Nur einen Tag nach dem Start einer Luftbrücke für Hungernde in Somalia sind bei Kämpfen in der Hauptstadt Mogadischu fast 30 Zivilisten verletzt worden. Truppen der Afrikanischen Union übernahmen dort am Donnerstag mehrere bisher von der radikalislamischen Shebab-Miliz gehaltene Verkehrspunkte, um Hilfsorganisation nach eigenen Angaben die Versorgung von notleidenden Menschen zu erleichtern. Daraufhin kam es zu heftigen Gefechten.

Die Kämpfe mit Maschinengewehren und Artillerie begannen, nachdem Soldaten der Afrikanischen Union unterstützt von Panzern am Morgen eine Frontlinie zwischen einem von der Shebab-Miliz und einem von der Übergangsregierung kontrollierten Gebiet angriffen. In Mogadischu sind seit 2007 rund 9000 Truppen aus Uganda und Burundi stationiert, um die schwache Übergangsregierung zu unterstützen. Diese hat nur eine Hälfte der Stadt unter ihrer Kontrolle.

Drei Positionen in der Stadt seien mit einem "begrenzten und zielgenauen" Einsatz erobert worden, teilte ein Sprecher der AU-Truppe in Somalia mit. Ziel sei es gewesen sicherzustellen, "dass Hilfsorganisationen weiter arbeiten und Binnenflüchtlinge mit lebensnotwendigen Lieferungen versorgen können". Nach Angaben von Ärzten wurden bei den Gefechten mindestens 27 Zivilisten verletzt.

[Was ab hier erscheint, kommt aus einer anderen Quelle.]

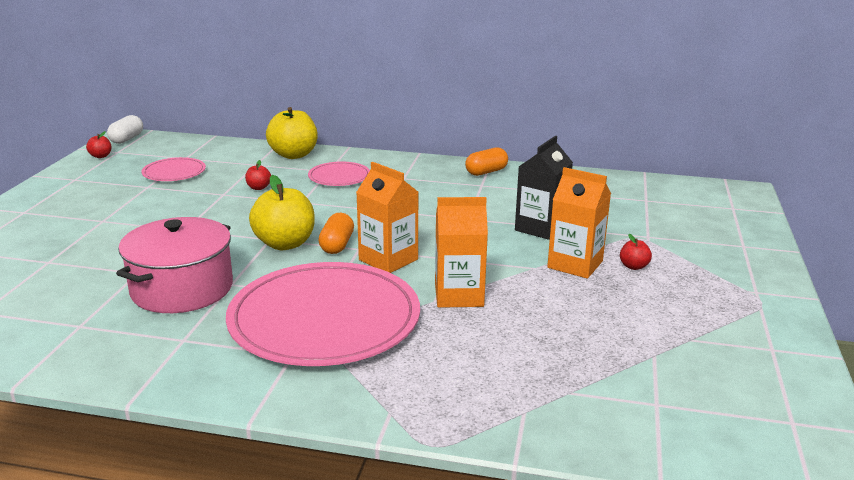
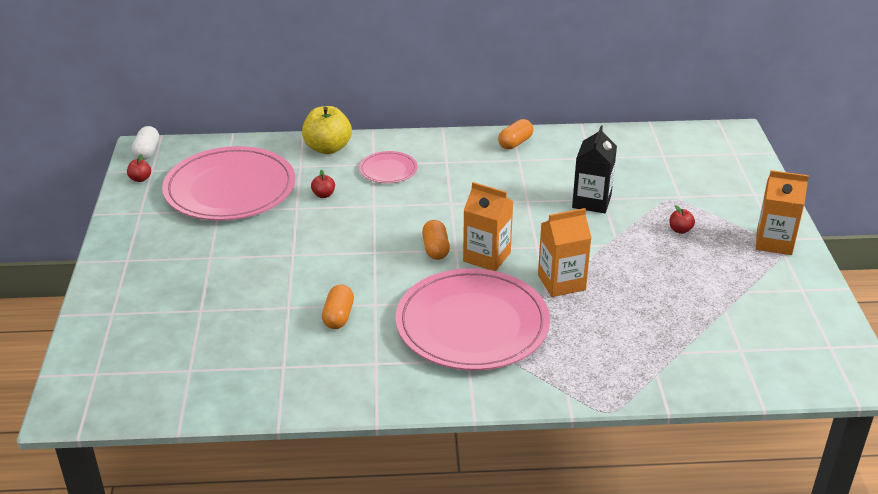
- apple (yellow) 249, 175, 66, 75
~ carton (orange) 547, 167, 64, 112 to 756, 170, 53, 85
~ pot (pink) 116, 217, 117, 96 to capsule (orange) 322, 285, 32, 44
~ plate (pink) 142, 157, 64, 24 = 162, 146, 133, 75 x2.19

Die Kämpfe in Mogadischu hätten "große Auswirkungen" auf die Arbeit der UNO am Flughafen, sagte WFP-Sprecher David Orr. Auch die Mitarbeiter von Partnerorganisationen, die die Hilfsgüter verteilen, könnten betroffen sein. Er hoffe jedoch, dass der Hilfseinsatz "wie geplant" fortgesetzt werden könne.

Somalia ist das am schlimmsten von der Hungerkrise am Horn von Afrika betroffene Land. Dramatisch ist die Lage besonders im Süden, den das WFP Anfang 2010 auf Druck der Shebab-Miliz verlassen musste. Der deutsche WFP-Leiter Ralf Südhoff zeigte sich optimistisch, dass die Hilfsgüter der am Mittwoch aufgenommenen Luftbrücke auch nach Südsomalia gebracht werden können. Unter den Milizen gebe es "Fraktionen", die bereits Helfer in ihren Machtbereich ließen, sagte er dem SWR.

Durch die schwerste Dürre seit sechs Jahrzehnten sind am Horn von Afrika bereits zehntausende Menschen gestorben. In Somalia, Kenia, Äthiopien, Dschibuti, im Sudan und in Uganda sind derzeit zwölf Millionen Menschen von Hunger bedroht. Das streng von der Außenwelt abgeschottete Eritrea ist nach Angaben seiner Regierung von der Dürre nicht betroffen. In Kenia, das nach Somalia das am zweitstärksten betroffene Land ist, gibt es nach Angaben der dortigen Behörden bisher noch keine Toten infolge von Hunger.